McCann has been a part of psilocybin research, a naturally occurring psychedelic drug, in partnership with other Johns Hopkins scientist, including working with Roland Griffiths, who was featured on 60 Minutes regarding the studies done. The psilocybin research has focused on the mystical experiences associated with individuals taking psilocybin for religious purpose and observing the psychological effects.
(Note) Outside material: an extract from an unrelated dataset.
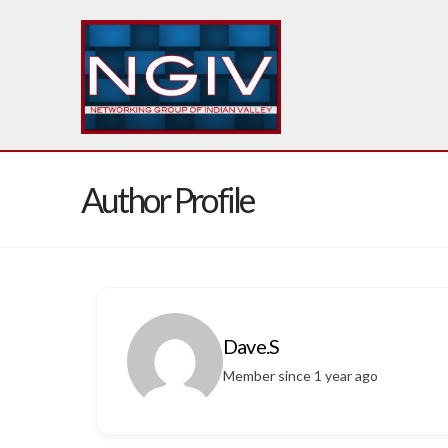
Author Profile
Dave.S
Member since 1 year ago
McCann has also contributed to studies regarding psilocybin's use among cancer patients and healthy volunteers in two separate studies, investigating whether the use of this psychedelic increased psychological coping and decreased depression due to spirituality being associated with the two.

== Awards ==
McCann has published more than 140 peer-reviewed manuscripts and over 9,000 citations.

Her awards include:

- (1980) Phi Beta Kappa society;
- (1980) Sigma Xi Society and Sigma Xi award in Psychology;
- (1980) Howard Hughes Foundation Student Scholar;
- (1995) U.S. Army Commissioned Officers Award.